The company posted strong numbers in international markets, especially in China, where most other retailers have struggled in recent months. Total sales in China increased 28% and direct-to-consumer sales increased 51%. Sales in Western Europe increased 12%.
Overall futures orders were up 20%, well ahead of analyst expectations. The futures spike, which was Nike’s highest single-quarter jump in more than 15 years, helped buoy the company’s stock price despite concern about excess inventory in North America, according to Edward Jones analyst Brian Yarbrough.
“That’s where you can be bullish on the stock,” Yarbrough said.
Jefferies reiterated its “Buy” rating for Nike and increased its price target to $152 after the earnings announcement, citing strong international numbers, futures orders and growth in the Nike’s running, basketball and Jordan brand categories.
“Nike again delivered ahead of expectations, the results of which speak to the brand’s power and market positioning even amidst a challenging environment,” Jefferies analysts wrote in a note Wednesday morning. “Although there are some moving parts to the balance of FY’16, the outlook for the year remains intact and we are upbeat on the company’s prospects into 2016 given strong futures orders and a compelling slate of sporting events over the course of the year.”
Nike projects its gross margin will drop 50 basis points in the third quarter amid efforts to clear inventory in North America after a West Coast port slowdown earlier in 2015.

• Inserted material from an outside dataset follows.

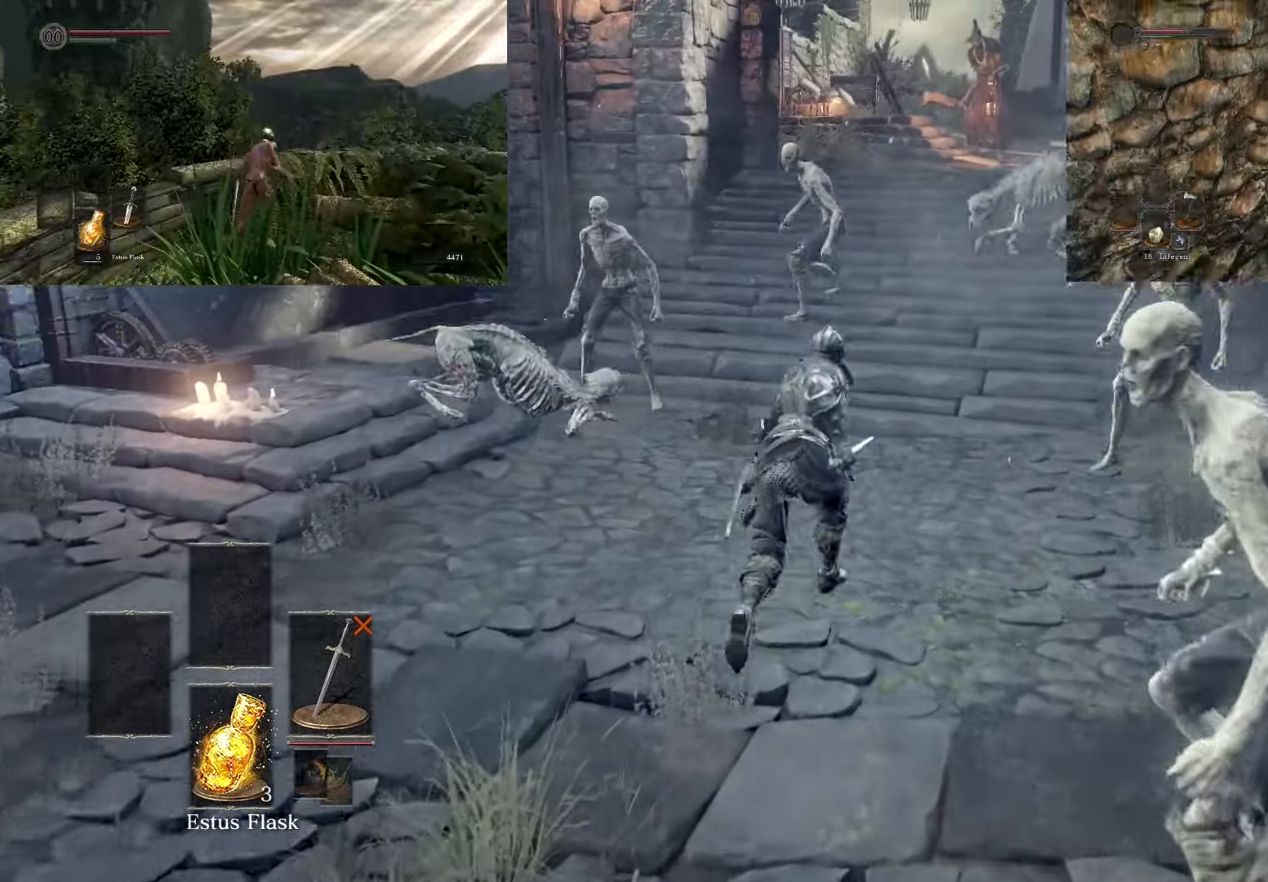
{"buttons": [], "left_stick": "up", "right_stick": "center", "events": [[167, "CIRCLE", "up"], [283, "CROSS", "down"], [417, "CROSS", "up"]]}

“We expect inventory levels in North America to normalize over the balance of the fiscal year as we continue to take the appropriate actions to maintain a healthy bull market for the NIKE Brand,” Nike Brand President Trevor Edwards said in a conference call.
Yarbrough expressed concern about that timeline, especially given the unseasonably warm winter weather currently impacting apparel retailers throughout the country.
“Their inventory levels are high in the U.S. They know that. My fear is, they haven’t even heard from their retailers yet. The holidays have been tough. The weather hasn’t been cooperative. I think there’s a lot of fear that the retailers are going to have too much inventory,” he said.
Nike has been the Dow Jones Industrial Average’s best-performing stock thus far in 2015. Unlike other apparel brands, including rival Under Armour (NYSE:UA), Nike’s numbers have stayed strong despite a country-wide retail slowdown. A growing emphasis among consumers on health and wellness, the “athleisure” trend toward formal activewear and key endorsement deals with athletes like NBA star LeBron James have bolstered Nike’s efforts.
“Take nothing away, these guys have done a phenomenal job. They’ve put a ton of great product in the marketplace. They’re basically driving consumer demand for this entire industry,” Yarbrough said.